**Document excerpt:**
══════════════════════════════
Engelbrecht, who was dropped twice in succession behind the wicket, gritted out his second half-century off 86 balls to become the Netherlands’ leading run-scorer at the tournament, going past Edwards’ tally of 204 runs.

Little pressure

Off-spinner Mohammad Nabi was the pick of the bowlers, with his 3 for 28, part of a frugal four-prong spin bowling attack for Afghanistan.

Afghanistan’s chase, watched on by a healthy crowd of over 20,000, was punctuated by disciplined batting and low-risk shots as the Dutch failed to exert much scoreboard pressure.

After opener Rahmanullah Gurbaz gloved Logan van Beek down the leg side to Edwards and Ibrahim Zadran was bowled off Roelof van der Merwe’s first delivery after the powerplay, Rahmat Shah and skipper Hashmatullah Shahidi took control of the chase at 55-2 and added 74 runs.
══════════════════════════════
**Dataset excerpt:**
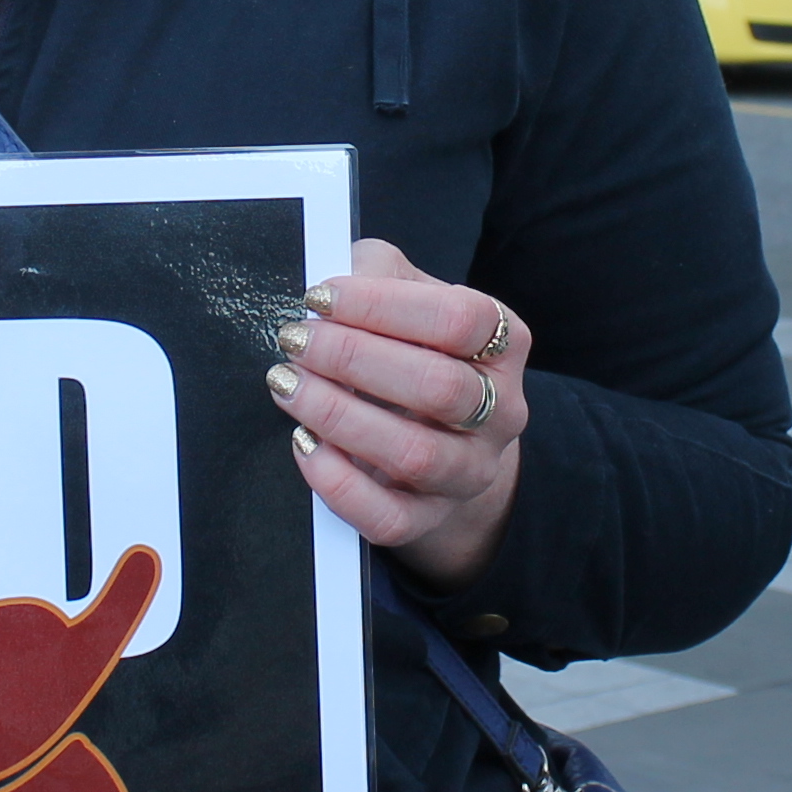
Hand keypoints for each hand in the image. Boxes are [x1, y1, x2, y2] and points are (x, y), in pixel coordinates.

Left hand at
══════════════════════════════
**Task item:**
Carry on the cricket match report from its last sentence, writing the next part of the account of Afghanistan's chase against the Netherlands. The data comes from a separate source.

**Written answer:**
By the time leg-spinning all-rounder Saqib Zulfiqar, in the team for opener Vikramjit Singh, caught Rahmat Shah off his own bowling for his maiden scalp of the tournament, Afghanistan were only 51 runs in the arrears and were knocked off with ease with 111 deliveries unused.

The Netherlands will now take on bottom-placed England in a must-win clash in Pune on Wednesday, November 8 (9:30AM CEST).